Ce qu’il se passe vraiment :
Dans la famille des bonnes excuses et de la mauvaise foi, je demande Monsieur COVID. Mauvaise pioche ? Madame L’équipe-X-Ne-Nous-Avait-Pas-Prévenus alors ? Non, plus. Pas de panique, si vous ne pouvez pas accuser le contexte économique ou un autre département de l’entreprise, il reste toujours un membre de votre équipe, n’est-ce pas ?
En quoi ça vous nuit :
En évitant de prendre vos responsabilités, vous envoyez le mauvais message à votre équipe : on peut s’accommoder d’un mensonge ou d’une pirouette plutôt que d’assumer ses erreurs. Alors, comment reprocher à vos collaborateur·rices de faire de même quand ils / elles en auront l’occasion ?
Alors que faire ?
La fierté, l’orgueil ou encore la peur poussent (parfois) les managers et dirigeant·es à rejeter la responsabilité sur d’autres. Il s’agit d’un mécanisme de défense incontournable, contre lequel il est difficile de lutter. Heureusement, l’action est la clé ! Lorsque vous faites une erreur ou causez du tort, présentez vos excuses et travaillez collectivement sur des solutions. C’est le meilleur moyen de montrer l’exemple et d’aller de l’avant. Certaines entreprises en ont ainsi fait du « droit à l’erreur » un véritable mantra : BlablaCar et sa politique du « Fail, Learn, Succeed », le groupe industriel 3M qui indique la nécessité de « savoir accepter le droit à l’erreur des autres » dans sa charte du travail, ou encore le groupe Air France dont le comité exécutif s’est engagé à « ne pas entamer de procédure disciplinaire à l’encontre d’un salarié qui aurait spontanément et sans délai révélé un manquement aux règles de sécurité ».
Posture n°6 - La vraie fausse intelligence collective
Le message que vous pensez faire passer :
Offrir un espace de discussion est, déjà, une chance en soi.

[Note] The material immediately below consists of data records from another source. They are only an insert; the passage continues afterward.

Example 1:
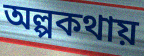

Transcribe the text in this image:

অল্পকথায়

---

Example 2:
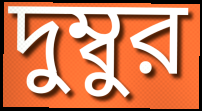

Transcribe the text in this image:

দুম্বুর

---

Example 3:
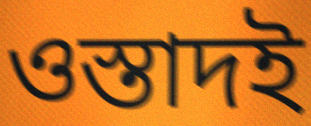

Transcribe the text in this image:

ওস্তাদই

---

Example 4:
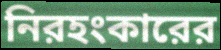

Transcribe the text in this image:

নিরহংকারের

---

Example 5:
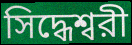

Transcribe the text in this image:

সিদ্ধেশ্বরী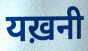
यख़नी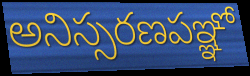
అనిస్సరణపఞ్ఞో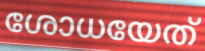
ശോധയേത്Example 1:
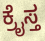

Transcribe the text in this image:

ಕ್ರೈಸ್ತ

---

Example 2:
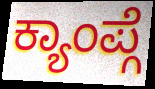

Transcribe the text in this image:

ಕ್ಯಾಂಪ್ಗೆ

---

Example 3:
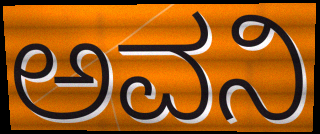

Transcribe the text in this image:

ಅವನಿ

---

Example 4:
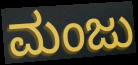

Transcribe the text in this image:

ಮಂಜು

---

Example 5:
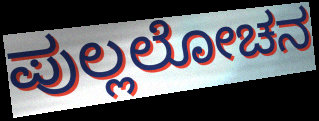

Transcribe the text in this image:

ಪುಲ್ಲಲೋಚನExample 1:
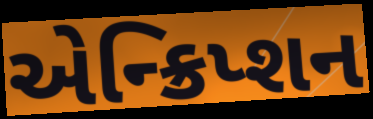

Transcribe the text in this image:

એન્ક્રિપ્શન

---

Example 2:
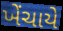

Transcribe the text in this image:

ખેંચાયે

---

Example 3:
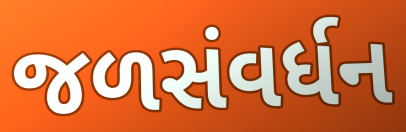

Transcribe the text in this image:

જળસંવર્ધન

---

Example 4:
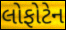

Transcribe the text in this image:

લોફોટેન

Ce qu’il se passe vraiment :
De la simple boîte à idées qui n’est jamais ouverte à la « consultation collective » qui ne servira qu’à appuyer les idées du boss, les occasions de demander l’avis des collaborateur·rices (sans le prendre en compte) sont nombreuses.
En quoi ça vous nuit :
Consulter les membres de votre équipe, pour finalement ne pas étudier leurs propositions, crée un désengagement sans doute plus important que si vous aviez imposé votre avis dès le départ. Quitte à jouer le despote, autant l’assumer.
Alors que faire ?
Le concept même d’intelligence collective à de nombreux détracteurs. Pour fonctionner, il est important d’énoncer les conditions et le cadre dans lequel chaque membre de votre équipe peut proposer une idée. Puis, pourquoi la solution finale a été sélectionnée. C’est seulement par la cohérence et la transparence que vous pourrez susciter l’adhésion de tou·tes autour d’un projet ou d’un problème à résoudre. Les entreprises qui parviennent réellement à mettre en place des pratiques d’intelligence collective choisissent leurs combats : elles se concentrent sur un nombre limité de sujets à challenger, pour lesquelles elles pourront réellement prendre en compte l’avis de leurs équipes. Pour le reste, elles assument une prise de décision unilatérale. Un petit pas pour le manager, mais un grand pas pour la transparence. Souvenez-vous que comprendre et jouer le jeu politique en entreprise est une compétence importante pour les dirigeant·es et managers. Une compétence que l’on peut mettre au service des autres, de son équipe, plutôt que de sa propre carrière. Finalement, les postures de politicien·nes ne sont pas forcément une mauvaise chose… pourvu qu’elles s’accompagnent d’éthique et d’intégrité.